_Given exercise_
Reproduce word for word the lines from the very first one through the one with "the building: building -> received", including that line.

_The records_
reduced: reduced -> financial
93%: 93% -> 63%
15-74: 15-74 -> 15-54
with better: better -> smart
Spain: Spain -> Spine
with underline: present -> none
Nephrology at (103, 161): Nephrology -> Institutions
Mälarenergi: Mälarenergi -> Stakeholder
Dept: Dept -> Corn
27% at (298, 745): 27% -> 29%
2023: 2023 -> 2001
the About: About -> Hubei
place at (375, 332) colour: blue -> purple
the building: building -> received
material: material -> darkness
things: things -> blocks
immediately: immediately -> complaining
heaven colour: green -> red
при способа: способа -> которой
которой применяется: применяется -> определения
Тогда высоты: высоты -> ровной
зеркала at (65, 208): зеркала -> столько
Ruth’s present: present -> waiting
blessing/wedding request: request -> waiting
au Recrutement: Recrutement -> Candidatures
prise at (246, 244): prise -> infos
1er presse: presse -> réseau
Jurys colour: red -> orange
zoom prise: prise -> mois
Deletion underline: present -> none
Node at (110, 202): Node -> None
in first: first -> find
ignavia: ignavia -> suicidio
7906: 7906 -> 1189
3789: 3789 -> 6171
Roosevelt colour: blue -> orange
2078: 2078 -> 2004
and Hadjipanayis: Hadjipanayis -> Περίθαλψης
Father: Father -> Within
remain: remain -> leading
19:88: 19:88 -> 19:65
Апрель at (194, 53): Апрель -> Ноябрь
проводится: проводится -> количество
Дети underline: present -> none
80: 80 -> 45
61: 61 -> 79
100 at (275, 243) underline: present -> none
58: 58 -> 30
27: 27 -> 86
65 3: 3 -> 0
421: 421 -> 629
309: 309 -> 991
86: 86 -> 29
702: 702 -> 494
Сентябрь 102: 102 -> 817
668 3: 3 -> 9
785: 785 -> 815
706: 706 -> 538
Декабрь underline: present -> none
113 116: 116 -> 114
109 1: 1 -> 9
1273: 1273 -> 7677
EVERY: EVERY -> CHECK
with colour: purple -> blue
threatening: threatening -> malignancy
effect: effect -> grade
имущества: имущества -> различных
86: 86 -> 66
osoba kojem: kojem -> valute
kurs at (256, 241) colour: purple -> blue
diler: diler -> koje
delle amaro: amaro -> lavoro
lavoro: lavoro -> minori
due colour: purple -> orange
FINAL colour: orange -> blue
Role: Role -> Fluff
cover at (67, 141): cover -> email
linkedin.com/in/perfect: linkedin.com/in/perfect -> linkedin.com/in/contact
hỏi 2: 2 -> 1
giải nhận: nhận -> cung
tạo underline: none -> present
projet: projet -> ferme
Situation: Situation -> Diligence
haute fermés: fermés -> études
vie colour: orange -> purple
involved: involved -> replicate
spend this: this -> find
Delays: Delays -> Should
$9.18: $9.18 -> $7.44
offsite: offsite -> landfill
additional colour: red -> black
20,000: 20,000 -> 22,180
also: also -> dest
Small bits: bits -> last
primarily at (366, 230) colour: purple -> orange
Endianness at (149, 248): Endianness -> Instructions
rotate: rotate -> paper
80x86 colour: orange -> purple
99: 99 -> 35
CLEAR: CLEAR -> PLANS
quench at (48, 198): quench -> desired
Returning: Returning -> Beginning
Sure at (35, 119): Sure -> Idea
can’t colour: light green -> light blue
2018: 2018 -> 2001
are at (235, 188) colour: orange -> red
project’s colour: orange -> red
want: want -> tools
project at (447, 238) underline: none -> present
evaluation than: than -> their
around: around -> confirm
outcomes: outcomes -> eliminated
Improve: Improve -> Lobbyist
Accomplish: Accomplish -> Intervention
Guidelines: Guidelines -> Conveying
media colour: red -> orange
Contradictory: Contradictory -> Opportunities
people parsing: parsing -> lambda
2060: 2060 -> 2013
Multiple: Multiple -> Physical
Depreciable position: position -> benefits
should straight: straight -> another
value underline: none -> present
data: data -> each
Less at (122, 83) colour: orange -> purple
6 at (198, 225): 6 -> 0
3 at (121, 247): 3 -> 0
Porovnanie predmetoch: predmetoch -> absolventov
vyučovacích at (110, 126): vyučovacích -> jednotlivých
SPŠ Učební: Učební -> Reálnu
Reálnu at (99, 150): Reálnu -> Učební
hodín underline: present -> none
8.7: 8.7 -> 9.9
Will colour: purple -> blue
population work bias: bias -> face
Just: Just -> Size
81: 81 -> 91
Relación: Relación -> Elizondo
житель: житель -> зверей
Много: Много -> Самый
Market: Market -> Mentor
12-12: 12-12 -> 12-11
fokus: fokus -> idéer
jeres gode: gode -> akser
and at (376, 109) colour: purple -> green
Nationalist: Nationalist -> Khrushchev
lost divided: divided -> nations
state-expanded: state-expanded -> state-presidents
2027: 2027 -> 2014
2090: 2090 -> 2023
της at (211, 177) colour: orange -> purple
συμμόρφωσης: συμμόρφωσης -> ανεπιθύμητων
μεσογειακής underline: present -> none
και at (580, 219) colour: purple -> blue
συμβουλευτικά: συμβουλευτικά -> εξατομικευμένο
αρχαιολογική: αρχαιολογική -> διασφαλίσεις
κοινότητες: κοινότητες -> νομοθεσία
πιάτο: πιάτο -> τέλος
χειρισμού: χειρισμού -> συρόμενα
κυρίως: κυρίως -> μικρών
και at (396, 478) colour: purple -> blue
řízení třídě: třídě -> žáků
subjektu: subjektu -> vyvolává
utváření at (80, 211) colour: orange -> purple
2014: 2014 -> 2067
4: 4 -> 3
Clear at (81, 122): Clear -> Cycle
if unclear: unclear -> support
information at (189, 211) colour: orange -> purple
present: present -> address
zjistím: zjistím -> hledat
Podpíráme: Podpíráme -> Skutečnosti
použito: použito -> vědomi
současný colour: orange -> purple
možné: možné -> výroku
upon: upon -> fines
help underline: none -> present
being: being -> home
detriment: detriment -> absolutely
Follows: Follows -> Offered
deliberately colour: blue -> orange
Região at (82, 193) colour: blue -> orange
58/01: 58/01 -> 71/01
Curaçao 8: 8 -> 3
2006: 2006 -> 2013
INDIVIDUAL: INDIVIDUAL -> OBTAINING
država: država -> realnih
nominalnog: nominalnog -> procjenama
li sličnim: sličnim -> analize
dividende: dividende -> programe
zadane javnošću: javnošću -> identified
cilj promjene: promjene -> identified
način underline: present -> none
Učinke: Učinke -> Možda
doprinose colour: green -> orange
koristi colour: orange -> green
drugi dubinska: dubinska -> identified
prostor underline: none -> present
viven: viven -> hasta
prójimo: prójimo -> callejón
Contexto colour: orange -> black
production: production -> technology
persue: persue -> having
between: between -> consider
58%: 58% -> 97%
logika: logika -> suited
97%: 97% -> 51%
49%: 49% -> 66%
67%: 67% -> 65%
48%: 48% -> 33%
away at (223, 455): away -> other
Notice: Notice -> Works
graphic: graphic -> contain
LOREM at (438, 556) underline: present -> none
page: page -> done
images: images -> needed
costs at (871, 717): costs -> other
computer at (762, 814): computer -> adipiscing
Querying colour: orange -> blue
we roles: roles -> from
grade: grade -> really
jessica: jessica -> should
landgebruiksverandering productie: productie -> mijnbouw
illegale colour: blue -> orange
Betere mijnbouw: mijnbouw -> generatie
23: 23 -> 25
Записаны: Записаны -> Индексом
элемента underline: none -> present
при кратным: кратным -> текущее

_Right answer_
reduced: reduced -> financial
93%: 93% -> 63%
15-74: 15-74 -> 15-54
with better: better -> smart
Spain: Spain -> Spine
with underline: present -> none
Nephrology at (103, 161): Nephrology -> Institutions
Mälarenergi: Mälarenergi -> Stakeholder
Dept: Dept -> Corn
27% at (298, 745): 27% -> 29%
2023: 2023 -> 2001
the About: About -> Hubei
place at (375, 332) colour: blue -> purple
the building: building -> received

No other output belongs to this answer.